Boasting a turnover of Rs 100 crore, a database of 2 million business records and 10 million regular users, along with 2,700 employees across 12 Indian cities, Just Dial has come a long way. In 1996, Mani landed in Mumbai with a princely sum of Rs 50,000 to find a home and an office space. Both weren't easy to find.
What Mani did find were generous relatives, who offered him an empty flat in one of the city's far-flung suburbs, rent-free. Mani soon after succeeded in renting a 25-square feet office in Mumbai's financial district, Nariman Point, for Rs. 5,000 a month.
Mani was a part of the trio that started the now all-but-defunct Delhi-based 'Ask Me' service. "We were much ahead of the times. Those were the days when people had to wait years to get phone connections. The idea was good and well-appreciated, but we didn't see any financial gains from it," he says.

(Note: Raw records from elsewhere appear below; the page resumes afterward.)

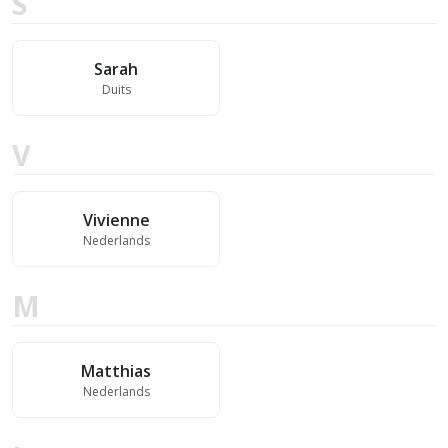
S
Sarah
Duits
V
Vivienne
Nederlands
M
Matthias
Nederlands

One of the invaluable lessons he was taught during his experience at Ask Me was that the phone number for his new service would simply have to be the easiest one to remember. Enter 8888888. Today the number is no longer seven eights, but 39999999-and here's the best part-irrespective of which city in the country you are calling from, the number remains the same.
In mid-March, Just Dial took on an online avatar, somewhat belatedly one could argue. But Mani says he's already getting page views of 220,000 per day, which he expects to take up to 1 million by the year-end. But this seems one business model that works best with voice.